Despite this, autistic university graduates are still over twice as likely to be out of work as non-autistic graduates. Unlocking this well of productivity does require some adjustments. HR hiring practices often discriminate against autistic people by judging them based on social cues that people with autism simply do not pick up on, or using deliberately roundabout language that autistic people are likely to interpret literally.

Being forced to work in loud, crowded or harshly lit spaces can also be extremely unpleasant for people with autism, to the degree of being impossible.

Above all, and speaking from personal experience, supposed support for autistic people can be very patronising.

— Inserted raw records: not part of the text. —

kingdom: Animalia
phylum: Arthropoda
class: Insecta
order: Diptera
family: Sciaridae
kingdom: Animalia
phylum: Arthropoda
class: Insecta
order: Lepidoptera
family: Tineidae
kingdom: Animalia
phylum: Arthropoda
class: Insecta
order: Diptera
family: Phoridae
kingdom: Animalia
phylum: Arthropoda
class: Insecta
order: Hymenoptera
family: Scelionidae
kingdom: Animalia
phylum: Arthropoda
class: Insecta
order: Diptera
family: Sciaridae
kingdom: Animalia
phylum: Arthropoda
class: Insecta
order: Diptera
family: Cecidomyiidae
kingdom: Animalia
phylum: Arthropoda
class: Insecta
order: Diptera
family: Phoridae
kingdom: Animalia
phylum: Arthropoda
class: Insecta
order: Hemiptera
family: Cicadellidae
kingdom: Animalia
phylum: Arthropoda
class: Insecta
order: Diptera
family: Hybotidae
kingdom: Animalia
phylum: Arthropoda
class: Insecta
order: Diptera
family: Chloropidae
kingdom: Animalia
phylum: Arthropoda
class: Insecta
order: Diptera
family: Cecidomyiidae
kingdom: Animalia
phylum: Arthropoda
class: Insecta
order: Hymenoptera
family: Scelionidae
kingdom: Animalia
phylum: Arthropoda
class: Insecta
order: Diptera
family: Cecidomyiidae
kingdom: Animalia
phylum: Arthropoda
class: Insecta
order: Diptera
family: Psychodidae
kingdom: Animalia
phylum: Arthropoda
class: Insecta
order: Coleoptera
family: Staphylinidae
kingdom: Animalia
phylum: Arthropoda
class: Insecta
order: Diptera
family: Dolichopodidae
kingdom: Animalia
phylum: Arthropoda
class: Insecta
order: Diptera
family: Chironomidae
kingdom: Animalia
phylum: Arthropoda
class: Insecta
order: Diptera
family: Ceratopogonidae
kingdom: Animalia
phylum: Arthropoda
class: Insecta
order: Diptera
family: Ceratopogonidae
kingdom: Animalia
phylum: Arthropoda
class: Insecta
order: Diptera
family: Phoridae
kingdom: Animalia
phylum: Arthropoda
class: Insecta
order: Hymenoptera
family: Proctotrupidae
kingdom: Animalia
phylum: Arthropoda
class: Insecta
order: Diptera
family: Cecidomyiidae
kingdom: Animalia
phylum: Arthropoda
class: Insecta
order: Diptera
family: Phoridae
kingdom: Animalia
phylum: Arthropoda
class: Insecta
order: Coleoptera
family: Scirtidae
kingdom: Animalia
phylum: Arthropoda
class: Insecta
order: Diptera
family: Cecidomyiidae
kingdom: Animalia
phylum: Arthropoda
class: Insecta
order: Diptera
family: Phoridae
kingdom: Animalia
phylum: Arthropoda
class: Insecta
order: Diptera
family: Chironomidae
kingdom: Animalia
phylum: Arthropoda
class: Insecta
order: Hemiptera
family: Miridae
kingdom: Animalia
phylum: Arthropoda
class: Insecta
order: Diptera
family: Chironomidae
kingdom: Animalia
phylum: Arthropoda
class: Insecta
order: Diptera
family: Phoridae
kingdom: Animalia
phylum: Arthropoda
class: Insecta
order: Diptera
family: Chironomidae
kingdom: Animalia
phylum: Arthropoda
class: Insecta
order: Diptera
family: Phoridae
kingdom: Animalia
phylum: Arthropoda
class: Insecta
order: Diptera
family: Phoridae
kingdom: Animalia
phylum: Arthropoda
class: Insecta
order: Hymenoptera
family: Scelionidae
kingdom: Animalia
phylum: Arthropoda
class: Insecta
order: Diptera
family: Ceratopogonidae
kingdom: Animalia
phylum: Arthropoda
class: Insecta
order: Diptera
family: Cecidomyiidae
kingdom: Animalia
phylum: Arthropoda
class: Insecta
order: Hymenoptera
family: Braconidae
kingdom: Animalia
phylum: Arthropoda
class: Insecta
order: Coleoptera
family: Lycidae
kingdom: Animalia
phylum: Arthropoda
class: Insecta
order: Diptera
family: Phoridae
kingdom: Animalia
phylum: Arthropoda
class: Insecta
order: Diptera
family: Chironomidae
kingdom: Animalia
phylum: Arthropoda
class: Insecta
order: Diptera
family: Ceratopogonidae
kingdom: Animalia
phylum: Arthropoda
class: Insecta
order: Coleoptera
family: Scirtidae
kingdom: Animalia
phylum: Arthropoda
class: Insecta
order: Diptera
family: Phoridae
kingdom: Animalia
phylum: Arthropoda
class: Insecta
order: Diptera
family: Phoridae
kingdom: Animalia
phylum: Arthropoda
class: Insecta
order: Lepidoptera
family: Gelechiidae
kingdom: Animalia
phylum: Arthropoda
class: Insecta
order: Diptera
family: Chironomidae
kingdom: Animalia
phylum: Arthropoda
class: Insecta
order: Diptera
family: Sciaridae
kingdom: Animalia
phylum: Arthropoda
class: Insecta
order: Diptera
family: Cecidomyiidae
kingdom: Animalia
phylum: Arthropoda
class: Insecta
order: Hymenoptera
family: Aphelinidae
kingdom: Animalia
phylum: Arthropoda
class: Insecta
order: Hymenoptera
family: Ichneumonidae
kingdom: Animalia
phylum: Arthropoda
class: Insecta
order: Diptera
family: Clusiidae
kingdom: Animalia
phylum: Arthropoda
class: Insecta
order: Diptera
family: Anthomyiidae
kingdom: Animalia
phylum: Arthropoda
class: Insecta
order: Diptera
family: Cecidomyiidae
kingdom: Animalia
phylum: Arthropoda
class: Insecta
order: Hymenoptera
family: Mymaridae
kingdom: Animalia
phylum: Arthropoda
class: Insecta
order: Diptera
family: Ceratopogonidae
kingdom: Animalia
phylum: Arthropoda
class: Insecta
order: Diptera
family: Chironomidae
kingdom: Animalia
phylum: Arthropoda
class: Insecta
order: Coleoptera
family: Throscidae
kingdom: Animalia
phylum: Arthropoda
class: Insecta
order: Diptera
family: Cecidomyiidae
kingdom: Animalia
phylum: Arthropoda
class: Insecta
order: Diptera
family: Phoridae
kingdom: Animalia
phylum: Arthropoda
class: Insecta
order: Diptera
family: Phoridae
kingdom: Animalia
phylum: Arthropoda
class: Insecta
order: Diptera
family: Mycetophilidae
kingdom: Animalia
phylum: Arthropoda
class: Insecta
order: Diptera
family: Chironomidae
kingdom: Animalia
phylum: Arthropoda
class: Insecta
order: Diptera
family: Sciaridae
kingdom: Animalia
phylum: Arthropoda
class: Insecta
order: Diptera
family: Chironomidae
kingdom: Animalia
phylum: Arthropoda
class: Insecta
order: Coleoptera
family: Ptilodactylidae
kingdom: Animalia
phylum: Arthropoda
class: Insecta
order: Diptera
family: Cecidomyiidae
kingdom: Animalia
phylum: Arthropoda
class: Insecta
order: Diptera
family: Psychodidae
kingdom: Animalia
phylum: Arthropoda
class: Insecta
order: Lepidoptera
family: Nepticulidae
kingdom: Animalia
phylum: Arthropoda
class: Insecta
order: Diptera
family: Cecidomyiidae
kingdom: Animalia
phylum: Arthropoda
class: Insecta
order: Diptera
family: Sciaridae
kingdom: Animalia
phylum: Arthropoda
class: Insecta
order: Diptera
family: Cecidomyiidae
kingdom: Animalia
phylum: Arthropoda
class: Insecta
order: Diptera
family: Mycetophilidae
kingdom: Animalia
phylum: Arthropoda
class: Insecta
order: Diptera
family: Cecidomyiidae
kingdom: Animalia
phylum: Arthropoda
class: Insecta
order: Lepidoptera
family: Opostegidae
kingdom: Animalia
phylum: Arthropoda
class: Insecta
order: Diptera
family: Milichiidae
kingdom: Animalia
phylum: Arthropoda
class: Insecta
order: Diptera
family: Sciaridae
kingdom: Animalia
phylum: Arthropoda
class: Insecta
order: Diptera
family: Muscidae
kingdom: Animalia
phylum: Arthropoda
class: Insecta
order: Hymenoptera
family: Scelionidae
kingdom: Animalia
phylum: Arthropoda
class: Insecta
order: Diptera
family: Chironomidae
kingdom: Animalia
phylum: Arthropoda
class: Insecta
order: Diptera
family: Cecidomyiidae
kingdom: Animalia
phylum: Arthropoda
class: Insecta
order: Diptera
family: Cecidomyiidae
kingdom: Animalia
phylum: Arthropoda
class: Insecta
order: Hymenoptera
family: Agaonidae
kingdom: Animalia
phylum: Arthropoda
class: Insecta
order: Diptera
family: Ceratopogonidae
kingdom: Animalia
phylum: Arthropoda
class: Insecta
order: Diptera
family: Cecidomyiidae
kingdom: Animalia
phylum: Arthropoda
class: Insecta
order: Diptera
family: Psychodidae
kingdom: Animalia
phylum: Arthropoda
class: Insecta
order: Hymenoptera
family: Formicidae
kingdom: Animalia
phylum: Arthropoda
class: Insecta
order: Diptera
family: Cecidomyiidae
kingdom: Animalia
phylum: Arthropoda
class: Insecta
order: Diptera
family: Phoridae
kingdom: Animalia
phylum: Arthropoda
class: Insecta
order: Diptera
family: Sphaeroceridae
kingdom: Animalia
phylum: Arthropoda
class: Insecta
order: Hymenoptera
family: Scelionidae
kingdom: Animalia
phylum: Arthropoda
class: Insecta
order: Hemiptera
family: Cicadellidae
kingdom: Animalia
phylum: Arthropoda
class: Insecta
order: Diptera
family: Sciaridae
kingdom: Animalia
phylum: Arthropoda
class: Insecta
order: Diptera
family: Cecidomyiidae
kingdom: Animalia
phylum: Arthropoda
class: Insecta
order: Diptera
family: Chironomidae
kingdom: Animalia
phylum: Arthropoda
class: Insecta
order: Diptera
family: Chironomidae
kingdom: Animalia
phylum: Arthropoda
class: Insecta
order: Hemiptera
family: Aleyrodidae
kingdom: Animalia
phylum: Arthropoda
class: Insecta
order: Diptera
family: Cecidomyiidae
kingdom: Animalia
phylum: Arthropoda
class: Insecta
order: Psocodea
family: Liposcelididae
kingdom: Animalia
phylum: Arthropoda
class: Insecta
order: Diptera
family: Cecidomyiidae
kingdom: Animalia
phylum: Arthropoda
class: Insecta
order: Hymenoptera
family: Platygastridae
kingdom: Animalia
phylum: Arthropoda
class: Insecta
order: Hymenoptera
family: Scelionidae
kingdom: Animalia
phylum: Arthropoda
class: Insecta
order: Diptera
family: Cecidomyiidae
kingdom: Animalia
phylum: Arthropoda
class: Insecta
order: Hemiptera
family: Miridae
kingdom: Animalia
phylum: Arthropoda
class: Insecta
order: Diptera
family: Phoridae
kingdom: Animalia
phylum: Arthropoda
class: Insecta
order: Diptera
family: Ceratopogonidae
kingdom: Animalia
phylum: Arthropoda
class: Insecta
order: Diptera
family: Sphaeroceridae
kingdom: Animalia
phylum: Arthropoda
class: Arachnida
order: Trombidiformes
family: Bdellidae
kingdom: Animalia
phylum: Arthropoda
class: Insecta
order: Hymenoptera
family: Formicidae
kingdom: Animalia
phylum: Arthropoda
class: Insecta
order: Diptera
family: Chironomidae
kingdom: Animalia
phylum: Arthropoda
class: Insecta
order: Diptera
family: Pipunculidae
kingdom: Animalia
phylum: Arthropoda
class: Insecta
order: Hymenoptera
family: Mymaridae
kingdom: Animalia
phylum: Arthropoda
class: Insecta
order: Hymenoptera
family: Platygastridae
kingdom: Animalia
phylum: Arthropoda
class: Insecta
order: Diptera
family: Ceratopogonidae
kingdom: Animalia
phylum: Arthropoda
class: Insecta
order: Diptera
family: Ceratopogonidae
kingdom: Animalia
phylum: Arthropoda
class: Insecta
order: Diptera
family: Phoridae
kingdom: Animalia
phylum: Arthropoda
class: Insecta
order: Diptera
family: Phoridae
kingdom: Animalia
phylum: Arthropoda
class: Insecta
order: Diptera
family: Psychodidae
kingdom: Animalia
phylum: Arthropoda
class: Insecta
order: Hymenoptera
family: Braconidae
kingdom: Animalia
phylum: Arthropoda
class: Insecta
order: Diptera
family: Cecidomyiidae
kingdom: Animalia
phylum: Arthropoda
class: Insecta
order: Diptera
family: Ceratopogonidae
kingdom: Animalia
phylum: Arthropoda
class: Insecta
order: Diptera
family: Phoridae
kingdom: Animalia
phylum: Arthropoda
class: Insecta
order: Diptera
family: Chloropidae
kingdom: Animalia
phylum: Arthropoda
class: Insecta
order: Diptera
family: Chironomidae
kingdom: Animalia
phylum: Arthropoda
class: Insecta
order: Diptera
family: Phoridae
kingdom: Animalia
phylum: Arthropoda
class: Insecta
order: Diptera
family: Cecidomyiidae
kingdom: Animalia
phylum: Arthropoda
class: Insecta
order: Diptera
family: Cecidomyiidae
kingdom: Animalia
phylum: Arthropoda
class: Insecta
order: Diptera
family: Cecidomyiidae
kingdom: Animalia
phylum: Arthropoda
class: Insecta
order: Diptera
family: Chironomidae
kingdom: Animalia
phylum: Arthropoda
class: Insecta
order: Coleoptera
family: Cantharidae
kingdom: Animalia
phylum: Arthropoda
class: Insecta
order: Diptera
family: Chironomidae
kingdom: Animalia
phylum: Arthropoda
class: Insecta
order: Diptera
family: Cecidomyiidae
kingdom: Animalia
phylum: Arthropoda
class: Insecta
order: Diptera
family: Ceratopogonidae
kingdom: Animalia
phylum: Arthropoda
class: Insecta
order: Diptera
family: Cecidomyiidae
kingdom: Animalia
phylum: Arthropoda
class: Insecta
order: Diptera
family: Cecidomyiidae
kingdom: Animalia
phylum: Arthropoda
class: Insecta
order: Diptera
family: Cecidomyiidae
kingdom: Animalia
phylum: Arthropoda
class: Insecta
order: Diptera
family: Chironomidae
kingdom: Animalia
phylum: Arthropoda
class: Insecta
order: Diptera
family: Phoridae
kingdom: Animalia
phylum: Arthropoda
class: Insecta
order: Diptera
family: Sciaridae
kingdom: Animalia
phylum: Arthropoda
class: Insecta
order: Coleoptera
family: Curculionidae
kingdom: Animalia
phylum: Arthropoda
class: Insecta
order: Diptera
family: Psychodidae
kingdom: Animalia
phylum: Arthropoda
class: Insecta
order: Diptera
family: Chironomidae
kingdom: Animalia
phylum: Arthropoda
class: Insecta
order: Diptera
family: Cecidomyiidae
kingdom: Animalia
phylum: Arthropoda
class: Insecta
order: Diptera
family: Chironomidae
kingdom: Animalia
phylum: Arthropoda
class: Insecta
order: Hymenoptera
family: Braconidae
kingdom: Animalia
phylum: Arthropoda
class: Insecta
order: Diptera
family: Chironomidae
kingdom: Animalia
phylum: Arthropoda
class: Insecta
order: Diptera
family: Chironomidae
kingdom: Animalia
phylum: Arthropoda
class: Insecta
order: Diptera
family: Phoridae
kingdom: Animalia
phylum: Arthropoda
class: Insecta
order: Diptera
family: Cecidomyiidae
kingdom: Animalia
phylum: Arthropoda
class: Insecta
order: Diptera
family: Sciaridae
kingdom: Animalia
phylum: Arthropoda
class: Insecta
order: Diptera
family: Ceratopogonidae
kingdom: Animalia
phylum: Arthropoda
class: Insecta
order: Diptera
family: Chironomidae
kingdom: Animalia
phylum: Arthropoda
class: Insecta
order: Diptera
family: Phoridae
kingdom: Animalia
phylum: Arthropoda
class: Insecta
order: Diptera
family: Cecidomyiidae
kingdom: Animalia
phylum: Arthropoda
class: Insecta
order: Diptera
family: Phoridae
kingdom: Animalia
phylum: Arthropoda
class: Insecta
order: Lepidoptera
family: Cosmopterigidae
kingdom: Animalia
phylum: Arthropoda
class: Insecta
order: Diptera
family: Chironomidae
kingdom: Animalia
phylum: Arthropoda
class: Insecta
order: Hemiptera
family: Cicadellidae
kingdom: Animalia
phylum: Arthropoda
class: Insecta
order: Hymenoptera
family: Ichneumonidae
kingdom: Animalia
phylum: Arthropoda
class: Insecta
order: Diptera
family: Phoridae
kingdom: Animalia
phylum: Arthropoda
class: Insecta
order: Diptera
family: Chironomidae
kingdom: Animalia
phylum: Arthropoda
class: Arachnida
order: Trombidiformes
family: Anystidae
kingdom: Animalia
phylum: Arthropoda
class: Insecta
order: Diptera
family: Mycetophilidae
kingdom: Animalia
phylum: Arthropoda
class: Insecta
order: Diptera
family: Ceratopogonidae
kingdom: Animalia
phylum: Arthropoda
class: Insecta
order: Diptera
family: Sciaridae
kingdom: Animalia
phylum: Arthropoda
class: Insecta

Much of the autism ‘community’ has been adopted by the radical left, keen to add ‘neurodiversity’ to its list of special interests, with disastrous effects for autistic people’s self-perception, as they are encouraged to wallow in self-pity rather than take responsibility for their life.

Well-intentioned attempts at taking the condition seriously end up overemphasising the inevitability of its drawbacks or coming up with entirely new problems that are not linked to autism at all. Worklessness is accepted as necessary self-care, when often the opposite is true – we know work to be a strong preventative factor where it comes to poor mental health. Masking, too, is often presented as unequivocally harmful. Although it can be depressing, especially without friends with whom you can ‘unmask,’ changing your behaviour at times to slightly better fit in with colleagues can, unsurprisingly, improve your life quality.

The previous Conservative government did demonstrate some interest in tackling the problem. Mel Stride, then the Secretary of State for Work and Pensions, commissioned Sir Robert Buckland to produce the Review of Autism Employment which was published in February of last year. The Review made some decent recommendations, but too many were too vague and too generic. The report itself notes that none of them require legislation, but serious change often does.

Out-of-work autistic people remain a huge opportunity cost. Their pent-up potential is vast – getting over a million people into work, many of whom are exceptionally productive, and three quarters of whom want to be employed. This leaves an opening for Keir Starmer’s government. Stuck between a patronising left and a right that too often denies that autism is a real condition, the problem has scarcely been noticed – let alone adequately addressed – by the higher-ups. It is too big to ignore now. If Starmer can make it go away, he would go a long way to solving Britain’s worklessness woes.